Facebook is another big company to adopt chaos engineering. They created Project Storm in the wake of 2012’s Hurricane Sandy. Although the hurricane itself didn’t affect Facebook, it served as a wake-up call. A storm hitting one of Facebook’s data centers could wreak havoc.
In 2014, Facebook took the step of turning off traffic to one of their data centers. Although no end users were affected, traffic loading went haywire on all sorts of different subsystems.
Once Facebook had successfully identified this weakness in their system’s resilience, they could preemptively design traffic management software that would be resilient in the face of a live data center shutdown.
As more and more companies use cloud computing and hyperscale data centers, chaos engineering is likely to become an essential feature of DevOps strategy.
Applying Chaos Engineering In Your Company
Chaos engineering is the ideal approach for complex, distributed systems. Chances are, your DevOps team either runs their application in the cloud or is planning to migrate to it.
Serverless computing, in the guise of systems like Kubernetes and Heroku, is popular with an increasing number of organizations. Now it’s common for systems to contain hundreds or even thousands of instances, hosted in massive data centers.
So far, we’ve only seen chaos engineering from 10,000 feet. It’s time to look at how you can make it work on the ground.
First, we need to understand the roles observability and monitoring play in chaos engineering. To successfully implement chaos experiments, there needs to be a high level of system visibility.
Dealing with Data
Marius Moscovici outlines four strategies for extracting valuable insights from data. He discusses the importance of detecting anomalies in your data stream, something a chaos engineer needs to be good at.
Whether it’s the haywire traffic in Facebook’s Project Storm or the deactivation of Netflix instances, chaos experiments rely on the ability to diagnose unusual patterns in data.
1. Profiling Normal System Behavior
In order to detect anomalies, you need to have a good idea of what your system normally does. In their book on chaos engineering, Netflix used the analogy of human vital signs. Just as doctors know that 98.6°F is a normal human body temperature, their IT counterparts need to characterize a “normal” state of “health” for their DevOps system.
Many log analysis and observability tools in the market offer machine learning capabilities to help achieve this.
2. Detecting Anomalies Across The Board
Anomaly detection should be integrated into every step of your data analysis. You need to be able to detect anomalies across the board, not just in places you happen to be looking at. Because chaos engineering, unlike more conventional forms of testing, is designed to reveal new and unexpected information it’s vitally important to have a completely open data strategy.
3. Data Scientists On the Lookout
Always be on the lookout for potentially anomalous behavior. Chaos engineering will require your company to take its DevOps strategy to a new level, both in terms of your team’s mindset and the sophistication of their logging tools.
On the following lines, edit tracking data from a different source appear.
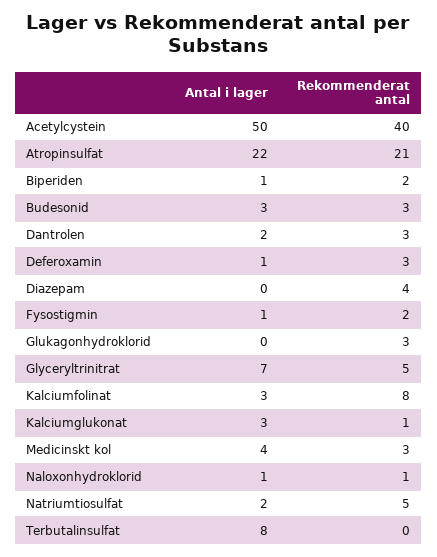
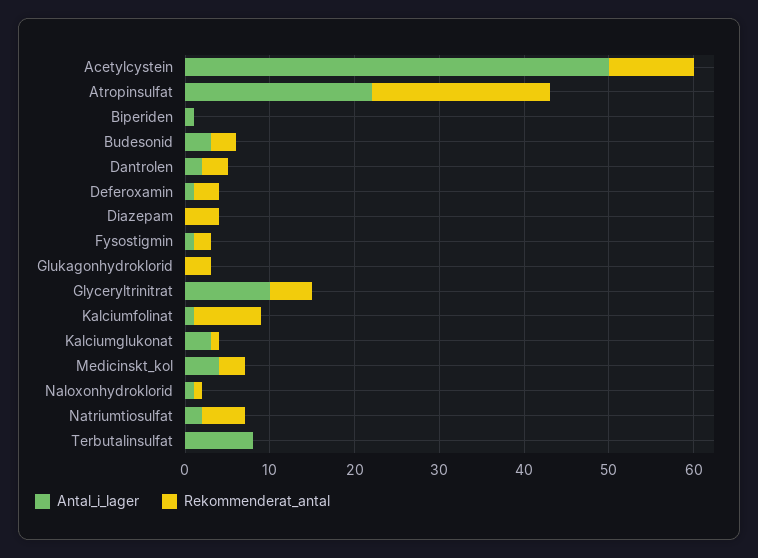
  {
    "Antal i lager": {
      "Acetylcystein": 50,
      "Atropinsulfat": 22,
      "Biperiden": 1,
      "Budesonid": 3,
      "Dantrolen": 2,
      "Deferoxamin": 1,
      "Diazepam": 0,
      "Fysostigmin": 1,
      "Glukagonhydroklorid": 0,
-     "Glyceryltrinitrat": 7,
+     "Glyceryltrinitrat": 10,
-     "Kalciumfolinat": 3,
+     "Kalciumfolinat": 1,
      "Kalciumglukonat": 3,
      "Medicinskt kol": 4,
      "Naloxonhydroklorid": 1,
      "Natriumtiosulfat": 2,
      "Terbutalinsulfat": 8
    },
    "Rekommenderat antal": {
-     "Acetylcystein": 40,
+     "Acetylcystein": 10,
      "Atropinsulfat": 21,
-     "Biperiden": 2,
+     "Biperiden": 0,
      "Budesonid": 3,
      "Dantrolen": 3,
      "Deferoxamin": 3,
      "Diazepam": 4,
      "Fysostigmin": 2,
      "Glukagonhydroklorid": 3,
      "Glyceryltrinitrat": 5,
      "Kalciumfolinat": 8,
      "Kalciumglukonat": 1,
      "Medicinskt kol": 3,
      "Naloxonhydroklorid": 1,
      "Natriumtiosulfat": 5,
      "Terbutalinsulfat": 0
    }
  }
Because chaos engineering requires you to analyze all available data without making assumptions, it’s necessary to leverage machine learning to extract patterns from your logs. Chaos engineering requires a scientific mindset and an appreciation of the power of data.
4. Create Alerts
Finally, make sure that anomalous behavior is being flagged and that the team is aware when it occurs. If possible, dynamic alerts should be used to avoid false positives and alert fatigue which is common with static thresholds.
Engineering with Chaos
More and more organizations are migrating to the cloud and building highly distributed application infrastructures. DevOps teams are being forced to confront chaos and complexity on a daily basis.
While the complexity of modern IT systems has necessitated chaos engineering, it has also enabled it. In a chaotic world, chaos engineering brings the order of an engineering approach.